Lung Cancer in U.S. Women Is 'Epidemic'

Paper says death rate rose 600% from 1930 to 1997

TUESDAY, April 13, 2004 (HealthDayNews) -- Many women worry that they'll get breast cancer, but a new report says lung cancer is actually a bigger threat to their health.

Last year, nearly 70,000 women died from lung cancer in the United States. That's more deaths than from breast cancer and all gynecological cancers combined. The death rate from lung cancer rose 600 percent between 1930 and 1997, according to the report, which appears in the April 14 issue of the Journal of the American Medical Association.

The paper, agreeing with a report issued by the U.S. Surgeon General, says the nation "is clearly in the midst of an epidemic. Lung cancer in U.S. women occurred suddenly and in numbers clearly in excess of normal expectancy."

"Smoking is the largest risk factor for lung cancer," said study co-author Dr. Jyoti Patel, an instructor of medicine in the division of hematology/oncology at the Feinberg School of Medicine at Northwestern University in Chicago.

"During World War II, women went into the workforce and started to smoke like men. Twenty years later, they started to die like men, from lung cancer," says Dr. Jay Brooks, chief of hematology and oncology at the Ochsner Clinic Foundation Hospital in New Orleans.

Nearly one in four cancer deaths in women in 2003 were expected to be from lung cancer. At the same time women's rates of lung cancer deaths have been increasing, they've been decreasing for men.

In their report, Patel and her colleagues explained that one reason for this difference may be that women are more susceptible to lung cancer than men. This is a controversial topic among researchers, however. Some studies have shown women are more prone to the disease, but others have failed to confirm these findings or have found the opposite to be true.
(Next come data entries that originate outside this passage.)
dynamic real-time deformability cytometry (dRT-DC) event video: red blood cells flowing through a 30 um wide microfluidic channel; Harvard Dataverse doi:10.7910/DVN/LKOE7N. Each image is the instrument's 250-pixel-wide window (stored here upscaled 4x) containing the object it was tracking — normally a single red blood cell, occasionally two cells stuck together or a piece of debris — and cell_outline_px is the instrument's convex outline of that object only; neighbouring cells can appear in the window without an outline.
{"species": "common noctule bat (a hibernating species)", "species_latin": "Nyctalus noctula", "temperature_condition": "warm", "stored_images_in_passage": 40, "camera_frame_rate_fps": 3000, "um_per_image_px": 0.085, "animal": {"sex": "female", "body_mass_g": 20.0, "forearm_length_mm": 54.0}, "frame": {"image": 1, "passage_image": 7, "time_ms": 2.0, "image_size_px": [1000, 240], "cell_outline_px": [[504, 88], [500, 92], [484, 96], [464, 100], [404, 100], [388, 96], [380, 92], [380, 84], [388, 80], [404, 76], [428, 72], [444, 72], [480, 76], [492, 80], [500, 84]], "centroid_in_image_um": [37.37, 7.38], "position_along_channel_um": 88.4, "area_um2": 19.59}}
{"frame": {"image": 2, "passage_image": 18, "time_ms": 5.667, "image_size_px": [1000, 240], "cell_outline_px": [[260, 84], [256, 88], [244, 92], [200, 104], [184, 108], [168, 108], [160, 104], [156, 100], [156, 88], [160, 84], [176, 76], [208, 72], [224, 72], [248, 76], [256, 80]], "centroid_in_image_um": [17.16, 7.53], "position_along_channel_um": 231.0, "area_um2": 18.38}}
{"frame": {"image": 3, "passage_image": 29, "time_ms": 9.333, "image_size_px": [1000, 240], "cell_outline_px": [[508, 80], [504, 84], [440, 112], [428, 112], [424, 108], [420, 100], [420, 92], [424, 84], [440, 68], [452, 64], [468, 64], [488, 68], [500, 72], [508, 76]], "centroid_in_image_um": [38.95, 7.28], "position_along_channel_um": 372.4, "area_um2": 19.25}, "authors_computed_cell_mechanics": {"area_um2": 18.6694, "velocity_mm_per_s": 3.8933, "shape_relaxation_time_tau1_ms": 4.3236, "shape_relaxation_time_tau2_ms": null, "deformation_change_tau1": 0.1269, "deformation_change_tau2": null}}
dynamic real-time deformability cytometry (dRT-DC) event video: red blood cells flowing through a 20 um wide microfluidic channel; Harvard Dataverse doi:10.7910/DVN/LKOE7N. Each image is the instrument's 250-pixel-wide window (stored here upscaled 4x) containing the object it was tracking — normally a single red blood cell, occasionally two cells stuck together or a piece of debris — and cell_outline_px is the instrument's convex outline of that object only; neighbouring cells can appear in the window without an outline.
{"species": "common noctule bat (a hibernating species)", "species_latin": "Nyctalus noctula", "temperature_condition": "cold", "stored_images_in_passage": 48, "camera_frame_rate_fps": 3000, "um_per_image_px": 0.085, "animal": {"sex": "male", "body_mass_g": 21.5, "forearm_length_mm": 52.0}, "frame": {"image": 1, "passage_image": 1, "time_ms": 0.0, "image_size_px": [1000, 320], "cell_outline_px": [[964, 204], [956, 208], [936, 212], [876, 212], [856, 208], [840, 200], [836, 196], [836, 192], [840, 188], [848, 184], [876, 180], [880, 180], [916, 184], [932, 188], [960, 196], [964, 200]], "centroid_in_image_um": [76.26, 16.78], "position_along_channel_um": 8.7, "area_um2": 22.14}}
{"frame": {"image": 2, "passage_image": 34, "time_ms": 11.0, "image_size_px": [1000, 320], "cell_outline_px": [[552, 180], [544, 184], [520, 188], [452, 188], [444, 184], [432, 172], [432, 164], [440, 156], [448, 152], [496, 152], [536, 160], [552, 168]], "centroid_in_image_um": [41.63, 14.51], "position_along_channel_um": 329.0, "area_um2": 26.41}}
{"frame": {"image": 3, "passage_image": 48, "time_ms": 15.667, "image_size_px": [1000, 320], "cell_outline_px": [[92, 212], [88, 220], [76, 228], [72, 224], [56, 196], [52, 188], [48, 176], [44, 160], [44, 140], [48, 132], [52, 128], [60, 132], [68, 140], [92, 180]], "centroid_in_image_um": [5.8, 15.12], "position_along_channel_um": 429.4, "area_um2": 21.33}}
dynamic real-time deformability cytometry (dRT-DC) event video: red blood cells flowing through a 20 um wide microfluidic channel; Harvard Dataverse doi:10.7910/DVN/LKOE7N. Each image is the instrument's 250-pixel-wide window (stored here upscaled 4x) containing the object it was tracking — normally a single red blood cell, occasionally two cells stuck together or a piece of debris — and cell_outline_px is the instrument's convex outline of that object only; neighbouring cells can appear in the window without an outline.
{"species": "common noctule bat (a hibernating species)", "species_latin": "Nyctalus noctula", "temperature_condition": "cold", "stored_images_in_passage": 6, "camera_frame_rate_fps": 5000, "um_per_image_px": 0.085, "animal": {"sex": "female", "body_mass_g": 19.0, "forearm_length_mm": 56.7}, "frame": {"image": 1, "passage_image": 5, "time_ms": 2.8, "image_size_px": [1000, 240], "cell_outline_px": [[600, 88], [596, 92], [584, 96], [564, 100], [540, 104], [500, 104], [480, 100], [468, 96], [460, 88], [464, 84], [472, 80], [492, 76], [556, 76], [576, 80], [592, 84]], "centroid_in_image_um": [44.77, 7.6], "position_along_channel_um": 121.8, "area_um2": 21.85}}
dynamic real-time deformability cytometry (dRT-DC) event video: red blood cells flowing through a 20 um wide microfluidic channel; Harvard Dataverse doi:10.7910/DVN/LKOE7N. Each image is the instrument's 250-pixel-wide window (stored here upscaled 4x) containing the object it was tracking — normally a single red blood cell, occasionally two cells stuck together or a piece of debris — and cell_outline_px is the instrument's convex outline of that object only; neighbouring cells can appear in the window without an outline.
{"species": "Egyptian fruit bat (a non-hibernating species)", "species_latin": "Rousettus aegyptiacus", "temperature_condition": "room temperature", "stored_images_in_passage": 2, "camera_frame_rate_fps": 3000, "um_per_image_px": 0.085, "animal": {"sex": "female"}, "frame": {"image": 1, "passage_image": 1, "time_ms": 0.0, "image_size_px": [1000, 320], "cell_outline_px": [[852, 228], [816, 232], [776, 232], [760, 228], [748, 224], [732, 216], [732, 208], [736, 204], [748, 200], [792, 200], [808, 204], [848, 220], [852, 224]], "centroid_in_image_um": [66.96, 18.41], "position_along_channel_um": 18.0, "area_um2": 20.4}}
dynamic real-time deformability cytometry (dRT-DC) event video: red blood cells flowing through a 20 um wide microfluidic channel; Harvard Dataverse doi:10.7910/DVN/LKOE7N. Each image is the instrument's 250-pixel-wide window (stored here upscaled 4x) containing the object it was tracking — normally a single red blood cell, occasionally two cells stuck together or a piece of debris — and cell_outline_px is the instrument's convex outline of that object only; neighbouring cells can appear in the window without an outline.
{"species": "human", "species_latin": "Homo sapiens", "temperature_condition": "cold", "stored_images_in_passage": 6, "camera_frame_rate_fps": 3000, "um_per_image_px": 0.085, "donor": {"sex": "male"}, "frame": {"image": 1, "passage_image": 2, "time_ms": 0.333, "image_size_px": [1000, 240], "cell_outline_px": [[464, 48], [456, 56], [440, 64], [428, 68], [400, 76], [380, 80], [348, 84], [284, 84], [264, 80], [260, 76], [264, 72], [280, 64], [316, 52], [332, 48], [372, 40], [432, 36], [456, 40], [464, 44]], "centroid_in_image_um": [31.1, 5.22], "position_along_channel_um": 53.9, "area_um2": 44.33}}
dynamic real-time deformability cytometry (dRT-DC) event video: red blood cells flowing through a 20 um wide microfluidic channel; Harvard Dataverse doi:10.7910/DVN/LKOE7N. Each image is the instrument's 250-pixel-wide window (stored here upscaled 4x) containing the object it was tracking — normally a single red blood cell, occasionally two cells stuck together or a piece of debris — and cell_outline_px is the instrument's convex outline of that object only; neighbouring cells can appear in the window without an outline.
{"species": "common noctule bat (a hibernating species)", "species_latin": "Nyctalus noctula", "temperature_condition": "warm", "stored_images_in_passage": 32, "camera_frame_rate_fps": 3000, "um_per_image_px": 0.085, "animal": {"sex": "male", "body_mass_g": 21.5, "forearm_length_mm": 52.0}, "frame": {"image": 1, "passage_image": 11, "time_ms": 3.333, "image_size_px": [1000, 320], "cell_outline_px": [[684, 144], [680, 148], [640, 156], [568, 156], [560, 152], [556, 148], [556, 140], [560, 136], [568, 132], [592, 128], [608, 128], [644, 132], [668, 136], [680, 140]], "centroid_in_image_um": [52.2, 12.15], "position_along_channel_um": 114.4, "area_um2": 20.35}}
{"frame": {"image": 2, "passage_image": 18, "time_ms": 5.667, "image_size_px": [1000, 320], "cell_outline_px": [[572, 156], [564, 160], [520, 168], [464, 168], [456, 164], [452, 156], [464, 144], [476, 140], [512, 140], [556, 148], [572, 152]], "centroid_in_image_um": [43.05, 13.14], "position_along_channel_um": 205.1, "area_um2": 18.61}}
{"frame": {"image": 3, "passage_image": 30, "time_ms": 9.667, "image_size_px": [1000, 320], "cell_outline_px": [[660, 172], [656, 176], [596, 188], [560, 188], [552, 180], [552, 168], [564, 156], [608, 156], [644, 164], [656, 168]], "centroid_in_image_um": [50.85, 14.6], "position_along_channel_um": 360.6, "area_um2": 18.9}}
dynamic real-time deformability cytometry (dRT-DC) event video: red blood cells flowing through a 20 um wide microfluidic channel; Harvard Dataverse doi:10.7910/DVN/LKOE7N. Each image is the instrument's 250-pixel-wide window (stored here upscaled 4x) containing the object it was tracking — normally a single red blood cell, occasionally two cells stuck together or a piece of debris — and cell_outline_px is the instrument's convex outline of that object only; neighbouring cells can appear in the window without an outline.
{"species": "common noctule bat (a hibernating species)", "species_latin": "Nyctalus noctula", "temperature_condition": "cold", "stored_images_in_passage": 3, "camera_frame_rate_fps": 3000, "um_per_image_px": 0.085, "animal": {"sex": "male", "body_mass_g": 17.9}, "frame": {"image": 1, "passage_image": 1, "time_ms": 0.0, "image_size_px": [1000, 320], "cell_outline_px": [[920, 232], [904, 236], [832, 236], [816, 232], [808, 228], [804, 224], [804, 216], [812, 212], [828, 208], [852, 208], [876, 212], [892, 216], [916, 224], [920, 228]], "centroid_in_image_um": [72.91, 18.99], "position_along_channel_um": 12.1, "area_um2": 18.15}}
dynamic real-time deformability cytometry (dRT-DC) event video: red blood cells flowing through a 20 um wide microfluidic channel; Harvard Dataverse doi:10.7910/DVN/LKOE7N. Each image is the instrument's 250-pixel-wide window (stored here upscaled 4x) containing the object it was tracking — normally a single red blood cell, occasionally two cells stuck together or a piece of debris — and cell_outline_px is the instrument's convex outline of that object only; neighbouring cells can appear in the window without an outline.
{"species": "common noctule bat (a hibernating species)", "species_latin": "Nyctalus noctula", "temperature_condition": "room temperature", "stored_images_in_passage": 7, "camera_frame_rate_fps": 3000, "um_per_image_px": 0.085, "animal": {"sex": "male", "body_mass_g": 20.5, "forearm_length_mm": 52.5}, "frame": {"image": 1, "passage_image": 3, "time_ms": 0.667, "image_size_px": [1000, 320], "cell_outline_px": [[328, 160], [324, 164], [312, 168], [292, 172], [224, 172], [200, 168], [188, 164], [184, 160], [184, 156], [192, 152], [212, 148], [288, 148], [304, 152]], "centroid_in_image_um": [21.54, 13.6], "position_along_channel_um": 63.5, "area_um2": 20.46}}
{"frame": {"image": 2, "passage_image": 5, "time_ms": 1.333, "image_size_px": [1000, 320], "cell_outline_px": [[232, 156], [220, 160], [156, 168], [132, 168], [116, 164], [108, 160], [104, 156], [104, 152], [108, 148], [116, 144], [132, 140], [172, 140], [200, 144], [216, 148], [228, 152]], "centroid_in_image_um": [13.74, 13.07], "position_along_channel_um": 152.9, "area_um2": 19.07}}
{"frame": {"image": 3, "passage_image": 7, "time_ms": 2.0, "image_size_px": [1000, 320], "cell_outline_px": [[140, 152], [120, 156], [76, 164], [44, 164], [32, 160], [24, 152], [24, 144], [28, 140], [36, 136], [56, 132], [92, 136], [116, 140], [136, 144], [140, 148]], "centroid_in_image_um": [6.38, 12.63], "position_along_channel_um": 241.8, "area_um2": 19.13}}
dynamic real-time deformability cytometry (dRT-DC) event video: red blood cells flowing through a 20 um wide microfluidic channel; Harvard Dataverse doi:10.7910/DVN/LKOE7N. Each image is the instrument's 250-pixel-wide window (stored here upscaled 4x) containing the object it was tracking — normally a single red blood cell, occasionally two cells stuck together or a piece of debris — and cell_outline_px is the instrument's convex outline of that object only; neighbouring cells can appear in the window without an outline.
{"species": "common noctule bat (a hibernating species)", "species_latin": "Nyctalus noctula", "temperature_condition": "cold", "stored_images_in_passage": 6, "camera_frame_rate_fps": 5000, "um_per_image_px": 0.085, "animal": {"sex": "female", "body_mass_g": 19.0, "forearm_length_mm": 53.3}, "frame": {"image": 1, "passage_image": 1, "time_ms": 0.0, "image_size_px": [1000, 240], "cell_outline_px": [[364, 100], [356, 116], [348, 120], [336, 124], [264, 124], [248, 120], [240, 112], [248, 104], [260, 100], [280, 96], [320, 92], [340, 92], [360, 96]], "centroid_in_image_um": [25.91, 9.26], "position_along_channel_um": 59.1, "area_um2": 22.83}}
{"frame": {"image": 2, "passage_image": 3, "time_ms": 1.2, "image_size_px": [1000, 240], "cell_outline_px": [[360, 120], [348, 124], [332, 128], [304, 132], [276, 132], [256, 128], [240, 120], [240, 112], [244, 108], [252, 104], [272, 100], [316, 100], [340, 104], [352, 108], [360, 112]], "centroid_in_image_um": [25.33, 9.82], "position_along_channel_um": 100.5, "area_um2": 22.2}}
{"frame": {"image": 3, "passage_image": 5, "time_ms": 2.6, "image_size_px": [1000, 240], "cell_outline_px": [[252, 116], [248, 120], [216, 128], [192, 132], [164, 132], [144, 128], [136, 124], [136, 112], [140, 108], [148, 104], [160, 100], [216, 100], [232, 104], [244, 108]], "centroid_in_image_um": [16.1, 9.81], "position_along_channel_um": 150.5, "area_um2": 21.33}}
While it wasn't included in Patel's analysis, one of the most recent studies on the subject found female smokers had double the risk of lung cancer that male smokers do. Results of this study were presented in December 2003 at the annual meeting of the Radiological Society of North America.

The topic of women's susceptibility may still be controversial, but Patel said one thing that isn't is that there are biological differences in the way lung cancer acts in women than in men. For example, women tend to live longer than men after being diagnosed with lung cancer. That may be because lung cancer cells have more estrogen receptors than normal lung cells do, according to Patel, who added that more gender-specific lung cancer research needs to be done.

Despite the huge rise in lung cancer, and the knowledge that smoking causes other illnesses, the researchers noted that nearly one-quarter of all American women still smoke.

"Women need to realize that they can reduce their risk of cancer by one half if they don't smoke and they're not obese," Brooks says.

"We have to make smoking less socially acceptable," explained Patel, who said it's a difficult task because the tobacco industry spends billions of dollars per year on advertising and marketing, yet only about $100 million is spent on smoking cessation efforts.

Patel said it's especially important to get the message to other countries where female smoking rates are currently low, so they don't repeat the mistake.

"The tobacco industry sees a huge opportunity worldwide," said Dr. Michael Thun, head of epidemiological research for the American Cancer Society. Thun says Spain is an example of how tobacco marketing can work. He says that at the end of World War II, very few Spanish women smoked. But with the collapse of Franco's dictatorship, the tobacco industry marketed cigarettes using positive images coupling smoking with independence and freedom, and the rates of female smoking increased dramatically.

"Using images of liberation and democracy to ensnare women into smoking is a massive global problem, and it's appalling," Thun said. Brooks added that other tobacco marketing sends women the message that if you smoke, you will be thin.

Brooks recommended showing young women pictures of how they can prematurely age from smoking. Thun suggested appealing to a teen's sense of freedom and justice, and ask them, "Why would you want to be entrapped by a huge, lying industry?"

Finally, Thun pointed out, "Lung cancer, although a huge burden, is less than a third of all deaths that smoking causes."